Originally posted by: Craig234
Originally posted by: Argo
http://online.wsj.com/article/SB123146363567166677.html
A lot of the parallels in that article seem rather valid today. The most interesting one is the financial bailout - the worse you were as the business, the more bailout you got (compare Citigroup to Chase, for example).
The author of that article is another typical right-winger who has not developed past the adolescent fascination with the fallacious ideology of Any Rand.
Gays worship Barbra Striesand.
Right-wingers worship Ayn Rand.
Sorry not to comment now on the more detailed issue you posted on, but I think the right-wing seduction by Ayn Rand is an important issue to note itself.
Look at our recent fed chairman, Alan Greenspan, who was literally a disciple of Ayn Rand, and who recently said how his ideology had been found to be wrong to his great shock.
It's time to recognize that we don't have different 'infomred sides' on such issues in our country, we have one side, the far right, that's effectively a cult of ideology.
Their 'sound chamber' where they reinforce their ideology on the editorial pages of the Wall Street Journal and elsewhere is how they remain so insulated while Rome burns.
I didn't read the article past the intro where he says how at his 'think tank', Cato, reading Ayn Rand was practicaly mandatory. Nuff said.

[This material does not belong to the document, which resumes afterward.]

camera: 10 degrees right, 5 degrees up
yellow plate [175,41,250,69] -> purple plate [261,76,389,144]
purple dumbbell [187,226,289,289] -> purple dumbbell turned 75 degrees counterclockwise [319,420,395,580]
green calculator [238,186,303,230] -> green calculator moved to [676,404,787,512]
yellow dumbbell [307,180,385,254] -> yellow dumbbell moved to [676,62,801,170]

Our nation is far too vulnerable to nutty ideologies at times, from McCarthyism to deregulation, based largely on Ayn Randism, which itself is little more than the backlash of Rand to yet another cultish and dangerous ideology, the tyranny of the Soviet system from which she came. Unfortunately, the only measure by which so many righties check whether she is 'right' is that the system she was against - the soviets - was 'wrong'. They then accept her fallacies hook, line and sinker.

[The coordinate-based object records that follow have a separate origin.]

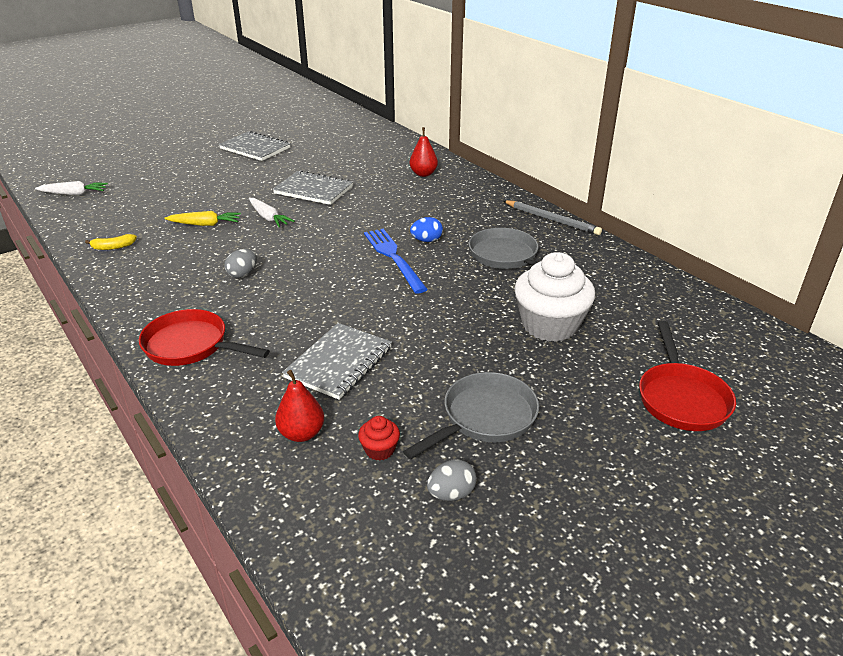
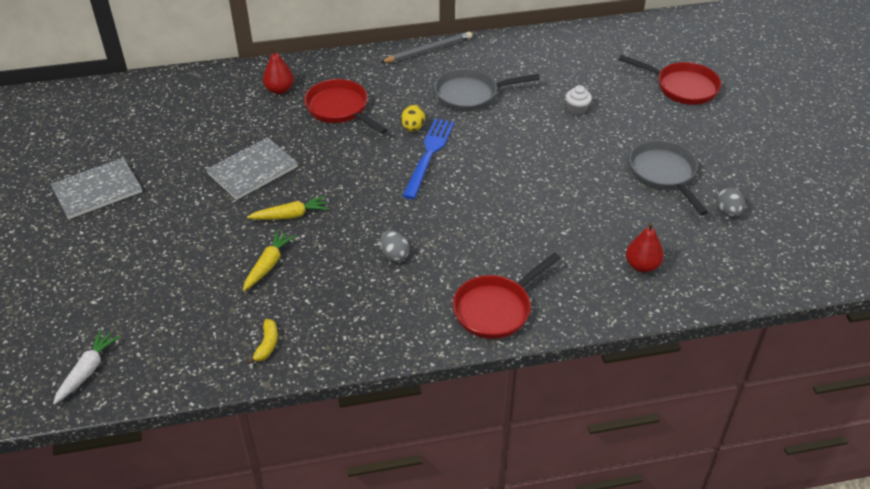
camera: 65 degrees left, 10 degrees up
white carrot [249,198,295,227] -> yellow carrot [247,196,330,220]
grey notebook [282,323,392,400] -> none
red cupcake [358,416,400,461] -> none
blue fork [364,229,428,294] -> blue fork turned 105 degrees clockwise [402,118,454,199]
blue egg [410,217,443,242] -> yellow egg [401,105,425,132]
white cupcake [514,252,595,342] -> white cupcake [566,85,592,114], size x0.43
none -> red pan [304,79,387,134]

That's about as good of logic as saying McCarthy was right because he was against the Soviets - the same 'enemy'.
I could write specifics on her fallacies, why she's wrong, but it seems poinless. The cult isn't corrected so easily.
In fact, Milton Friedman was close to her ideology; I'm not sure of his direct influence, but he would be the closest I'm aware of to following her.
And his policies, while widely implemented over decades, consistently were disastrous, as documented in Naomi Klein's "The Shock Doctrine".